Infantino, elected FIFA president in February, said in a statement issued by the soccer body that he welcomed any investigation into the matter. He said on Tuesday he was “dismayed that his integrity was being doubted”.
Reports from multiple news organisations, citing a leaked document from the so-called Panama Papers, said on Tuesday UEFA sold broadcast rights for 2006-09 Champions League matches to Argentine businessmen Hugo and Mariano Jinkis, owners of Cross Trading.
These reports said the pair resold the rights to Ecuadorean broadcaster Teleamazonas for three times as much, though UEFA said it had no knowledge of such a deal.
UEFA has confirmed that Infantino, who was working for UEFA at the time, was one of two of its officials who signed the contract.

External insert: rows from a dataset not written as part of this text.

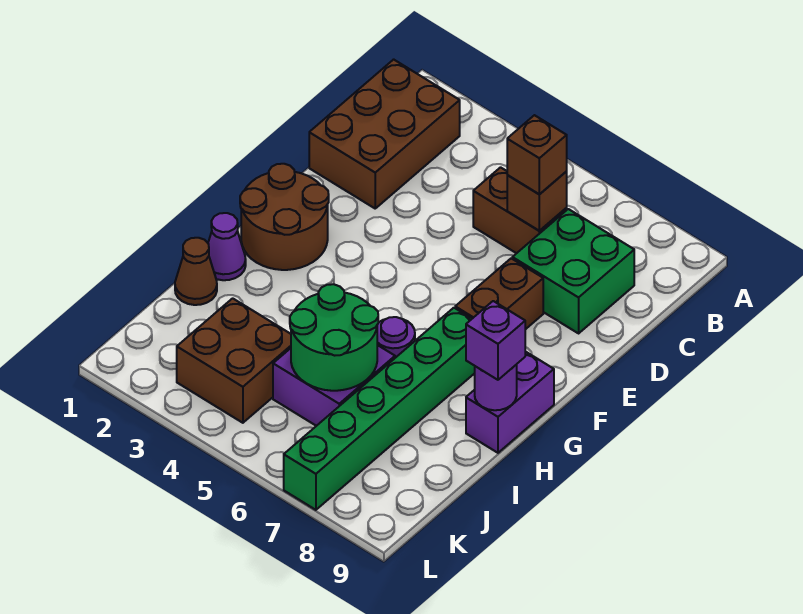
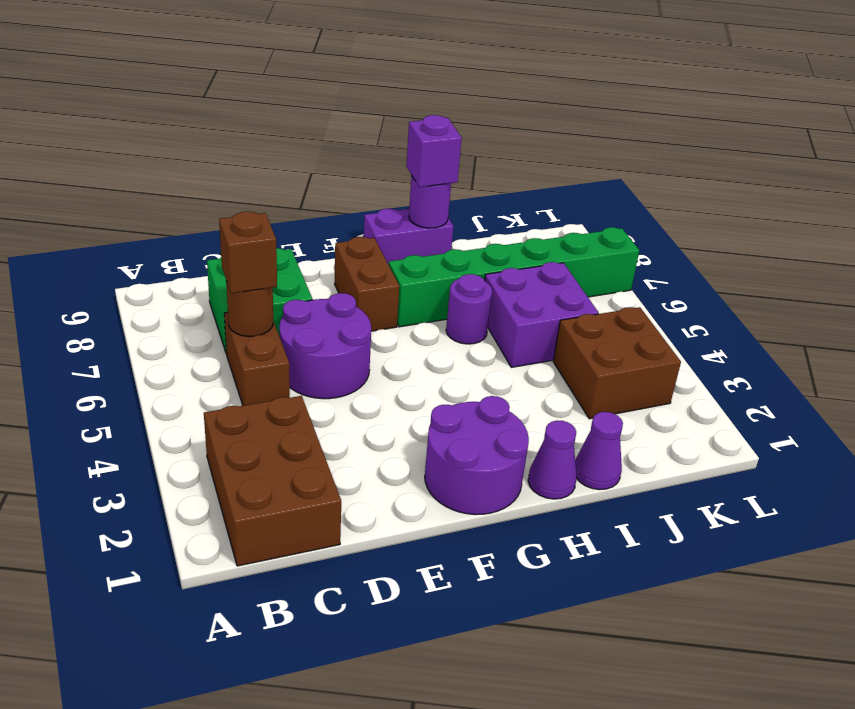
brown brick B1:D2 level 1 -> brown brick B1:C3 level 1
brown brick C6 level 2 -> brown round brick C6 level 2
none -> purple round brick D5:E6 level 1
brown brick E7:F7 level 1 -> brown brick F7:F8 level 1
brown round brick F1:G2 level 1 -> purple round brick F1:G2 level 1
brown cone I1 level 1 -> purple cone I1 level 1
green round brick I5:J6 level 2 -> none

UEFA has denied any wrongdoing by itself or Infantino.
“UEFA can confirm that today we received a visit from the office of the Swiss Federal Police acting under a warrant and requesting sight of the contracts between UEFA and Cross Trading/Teleamazonas,” UEFA said in a statement.
“Naturally, UEFA is providing the Federal Police with all relevant documents in our possession and will cooperate fully.”
Hugo and Mariano Jinkis are among several dozen football officials who were last year indicted in the United States as part of a huge corruption scandal which has swept the game and thrown FIFA into turmoil.
Infantino was elected as FIFA president to try to lead the federation into a new, scandal-free era.
“It is in my interest and in the interest of football that everything should come to light,” Infantino said in the statement issued by FIFA on Wednesday, adding that “all contractual matters were conducted properly by UEFA”.
“If my determination to restore football’s reputation was already very strong, it is now even stronger,” he said.
The document was part of the 11 million that were leaked from the Panamanian law firm Mossack Fonseca in what have become known as the Panama Papers. The law firm has denied wrongdoing.
In a separate statement, UEFA said the rights were sold to Teleamazonas after an “open, competitive, tender process” conducted by TEAM, its exclusive agent”.
TEAM is UEFA’s marketing partner which conducts the negotiations for the sale of broadcast rights.